Stocks ended the week lower on Friday, despite the S&P 500 and Nasdaq composite having their best weeks since March. However, the gains did not last as White House negotiations over the debt ceiling hit another dead end. Markets breathed a sigh of relief when Fed chair Jerome Powell said interest rates might not need to rise as much as expected.
According to Bank of America’s latest survey, investors are becoming increasingly bearish, with 60% of respondents expecting a weaker economy. Many investors are choosing the relative safety of big tech, resulting in a week-long price rally for Apple, Netflix, Google, Microsoft, Meta, and NVIDIA.
Can commercial real estate hedge against inflation?
Historically, commercial real estate (CRE) has been considered a strong hedge against inflation. Since 1980, CREs have outperformed other asset classes during 6 out of 7 inflationary periods. However, rising interest rates make the current inflationary period different from others. Prices of CREs have declined for the first time since 2011, according to data from Moody’s Analytics. Leading the drop was the office sector following four consecutive quarters of falling prices (see Figure 1 below).

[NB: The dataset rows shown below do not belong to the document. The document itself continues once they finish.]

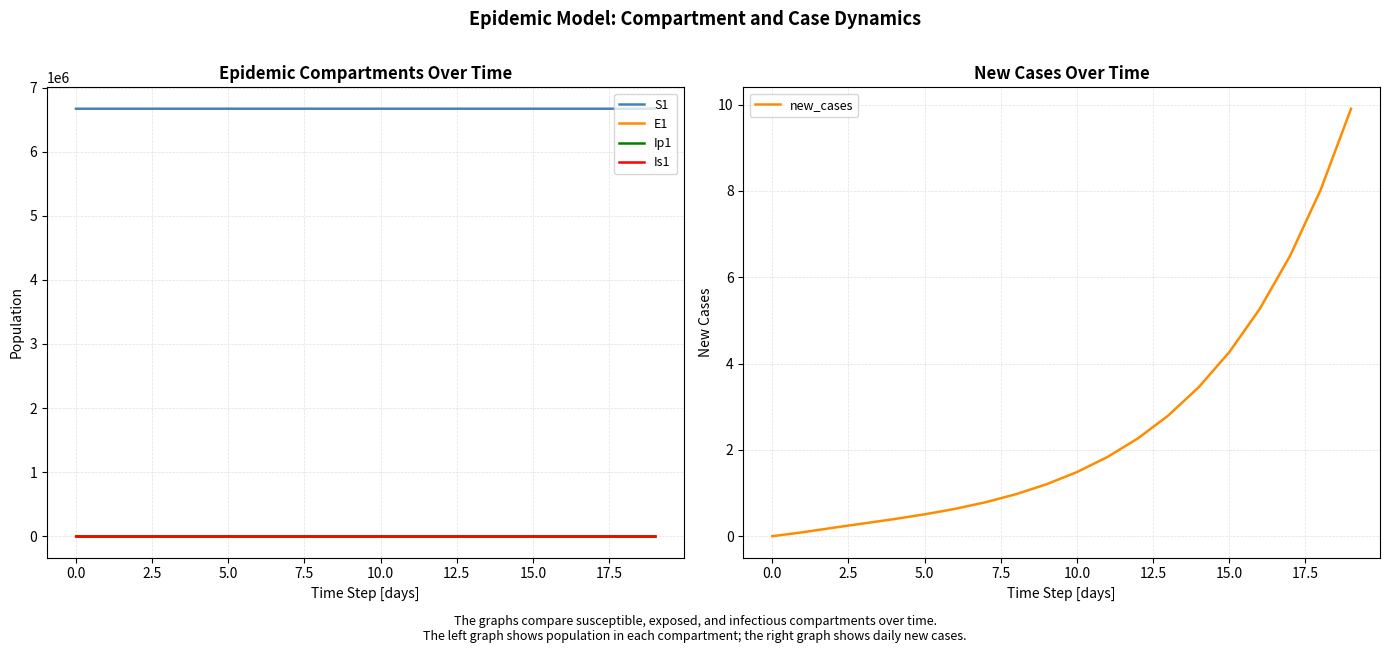

What is the difference between the maximum and minimum values in the Ip1 series?

3.4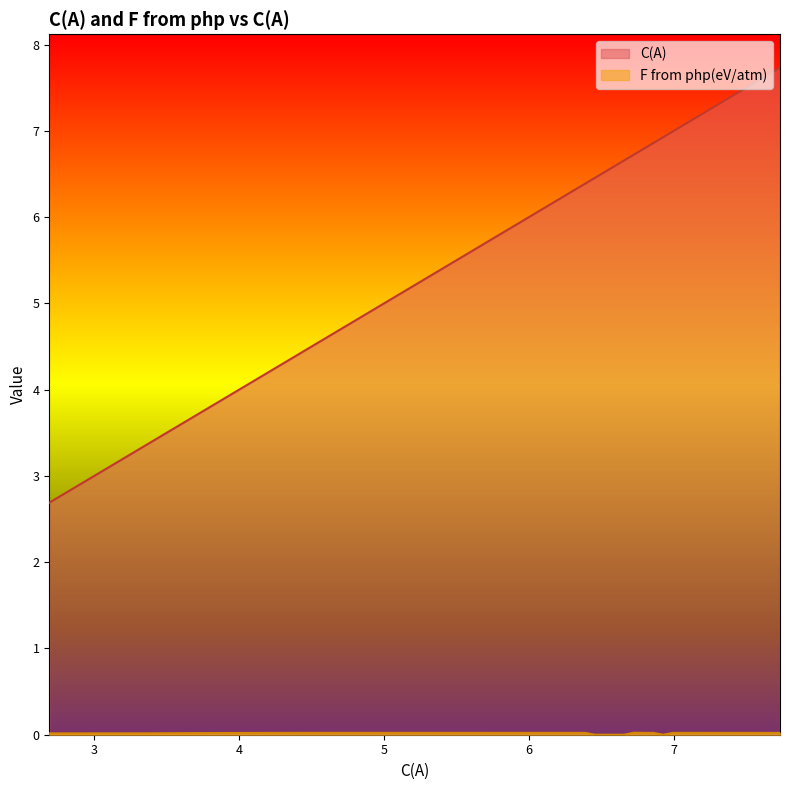

Which series has the widest spread of values?

C(A)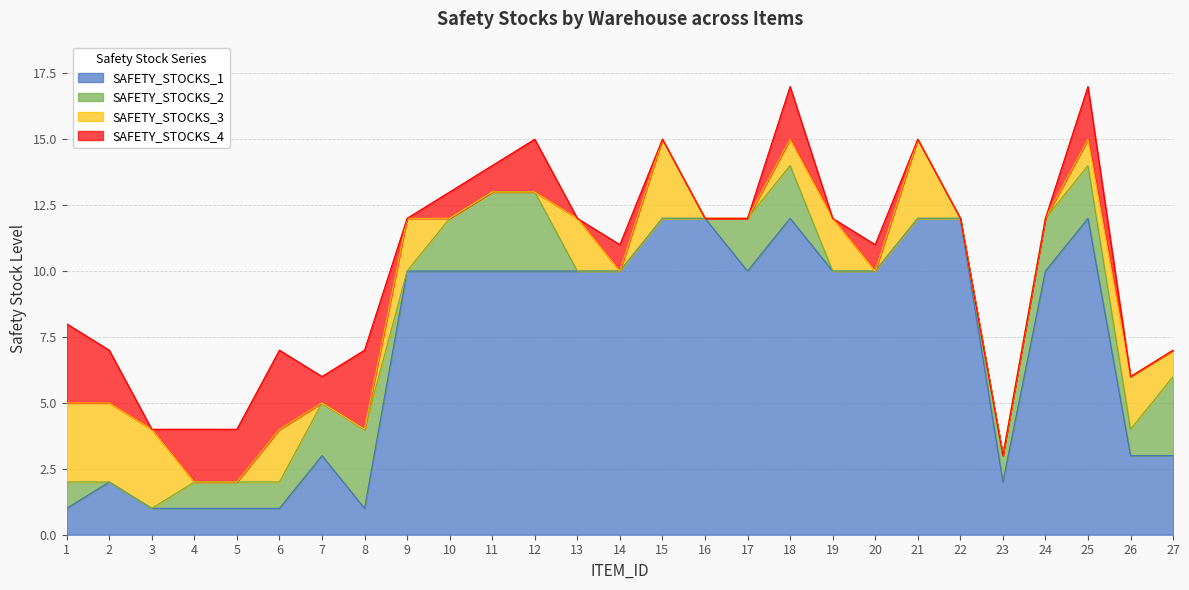

At how many categories does at least one series exceed 7?

16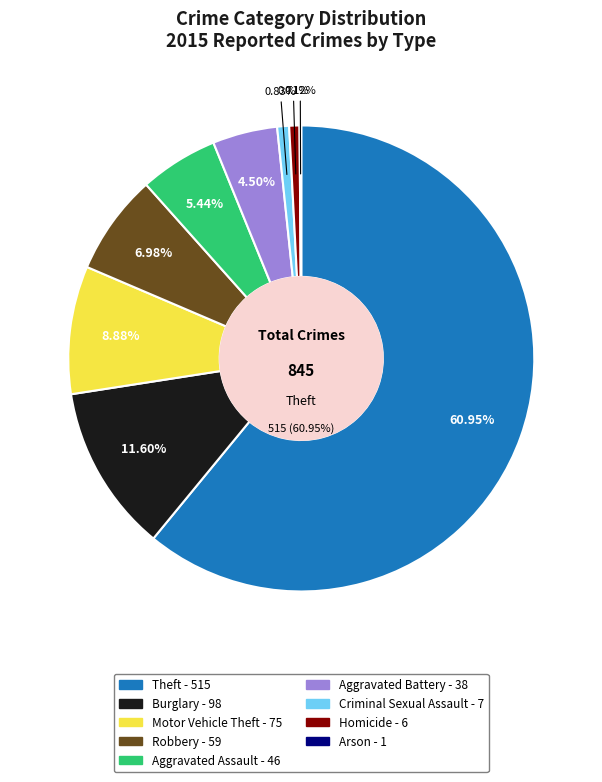

Which slice represents more than half of the pie?

Theft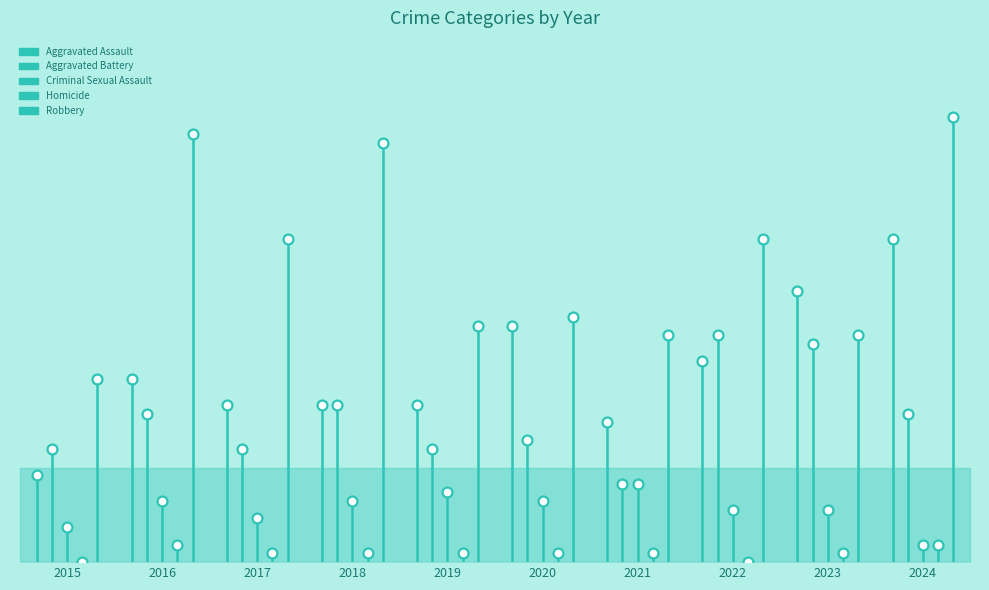

Which series has the widest spread of Y values?

Robbery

CRE refers to various business-related properties such as malls, offices, warehouses, apartments, restaurants, hotels, and healthcare facilities. You can invest in these properties by investing in real estate investment trusts (REITs). However, their performance depends on the underlying sector’s growth and geographic location. Historically, two sectors have had lower returns due to slow rent growth during inflation. These are:
- Office: In 2022, Office REITs were the worst-performing property sector. As more people continue working from home, office vacancies have reached a 30-year high of 12.9%. This sudden reduction in demand has led to lower rent collections and a drop in prices. As a result, office REITs have declined more than 25% this year.
- Retail: The US has the world’s highest square foot of retail space per capita. During the ’80s, the country had over 2500 malls. Today that number is less than a thousand. The rise of e-commerce combined with the pandemic has significantly depressed their valuations. Returns from retail REITs declined more than 13% last year.
Therefore, investing in CRE (especially offices and malls) may not guarantee a hedge against the current inflation. Earlier this year, Brookfield Corp (BN) defaulted on loans tied to two of its office properties in LA. The interest rate hikes of the past year raised the risk of CRE borrowers defaulting on their loans. Banks and insurance companies hold the majority of these loans, and a concerned Fed is increasing oversight of these institutions.